Handlers for t2n_extra::* scan-shaped ops.

Currently provides ssm_scan for Mamba's selective state-space scan. The handler emits a mamba_ssm_scan NNEF fragment call which wraps a tract_core_scan over a per-step mamba_ssm_step body. Tract's pulse declutter compiles the scan into a streaming graph, so the prefill cost is one tract call instead of one per token.

ssm_scan

ssm_scan(g, node, name_to_tensor, op_helper, inference_target, **kwargs) -> T.List[str]

Emit a mamba_ssm_scan fragment call.

Signature on the torch side

t2n_extra::ssm_scan(discrete_A, deltaB_u, C, h_init) -> (scan_outputs, h_final)
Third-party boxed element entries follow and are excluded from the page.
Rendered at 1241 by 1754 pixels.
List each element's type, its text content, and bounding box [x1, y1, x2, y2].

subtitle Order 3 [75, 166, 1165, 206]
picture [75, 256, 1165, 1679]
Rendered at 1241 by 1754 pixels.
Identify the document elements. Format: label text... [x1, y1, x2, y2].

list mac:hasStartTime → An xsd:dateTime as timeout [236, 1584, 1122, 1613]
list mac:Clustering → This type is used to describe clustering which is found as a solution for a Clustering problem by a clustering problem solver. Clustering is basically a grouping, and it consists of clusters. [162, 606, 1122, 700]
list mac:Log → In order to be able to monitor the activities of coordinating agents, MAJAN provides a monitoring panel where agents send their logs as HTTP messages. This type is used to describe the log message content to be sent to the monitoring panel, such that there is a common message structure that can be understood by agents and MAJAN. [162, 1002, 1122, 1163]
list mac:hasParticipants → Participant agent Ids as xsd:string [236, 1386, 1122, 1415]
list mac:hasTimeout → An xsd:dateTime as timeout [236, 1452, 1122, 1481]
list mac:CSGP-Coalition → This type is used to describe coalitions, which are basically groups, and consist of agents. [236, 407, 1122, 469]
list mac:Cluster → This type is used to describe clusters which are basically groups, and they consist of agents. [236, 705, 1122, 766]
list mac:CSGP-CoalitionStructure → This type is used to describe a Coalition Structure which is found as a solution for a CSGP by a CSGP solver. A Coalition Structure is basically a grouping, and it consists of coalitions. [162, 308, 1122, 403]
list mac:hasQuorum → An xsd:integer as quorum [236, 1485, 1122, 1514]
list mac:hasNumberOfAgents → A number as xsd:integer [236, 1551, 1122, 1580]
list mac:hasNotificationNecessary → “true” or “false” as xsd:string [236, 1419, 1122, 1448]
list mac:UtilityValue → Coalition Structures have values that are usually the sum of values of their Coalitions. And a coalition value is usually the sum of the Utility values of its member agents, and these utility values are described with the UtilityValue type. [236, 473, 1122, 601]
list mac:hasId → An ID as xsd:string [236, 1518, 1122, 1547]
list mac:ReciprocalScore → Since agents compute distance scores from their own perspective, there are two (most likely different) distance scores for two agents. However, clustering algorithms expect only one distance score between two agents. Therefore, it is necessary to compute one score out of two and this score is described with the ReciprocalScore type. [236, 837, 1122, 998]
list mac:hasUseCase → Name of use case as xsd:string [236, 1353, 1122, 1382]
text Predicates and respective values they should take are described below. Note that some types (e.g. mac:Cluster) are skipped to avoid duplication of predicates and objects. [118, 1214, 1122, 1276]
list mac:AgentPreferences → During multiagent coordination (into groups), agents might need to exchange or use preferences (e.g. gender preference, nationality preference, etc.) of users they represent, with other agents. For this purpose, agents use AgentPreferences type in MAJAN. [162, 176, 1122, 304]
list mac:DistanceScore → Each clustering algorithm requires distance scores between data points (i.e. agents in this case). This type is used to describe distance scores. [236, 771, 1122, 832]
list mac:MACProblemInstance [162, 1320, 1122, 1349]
The fragment scans along axis 0 of its inputs (matches the GRU/LSTM convention). The handler pre-transposes the SSM tensors so the time axis lands at position 0 before the scan:

discrete_A  (B, D, T, N) -> (T, B, D, N)
deltaB_u    (B, D, T, N) -> (T, B, D, N)
C           (B, T, N)    -> (T, B, N)
h_init      (B, D, N)    -- unchanged (state)
After the scan

scan_y (T, B, D) -> (B, D, T) to match scan_outputs's PyTorch shape (stack on last axis). h_final (B, D, N)

ssm_scan_y

ssm_scan_y(g, node, name_to_tensor, op_helper, inference_target, **kwargs) -> T.List[str]

Pulse-friendly variant of ssm_scan: emits only y_t (no h_final).

The Scan pulsifier in tract rejects "last" outputs (h_final). Dropping it makes the scan body compatible with into_pulse.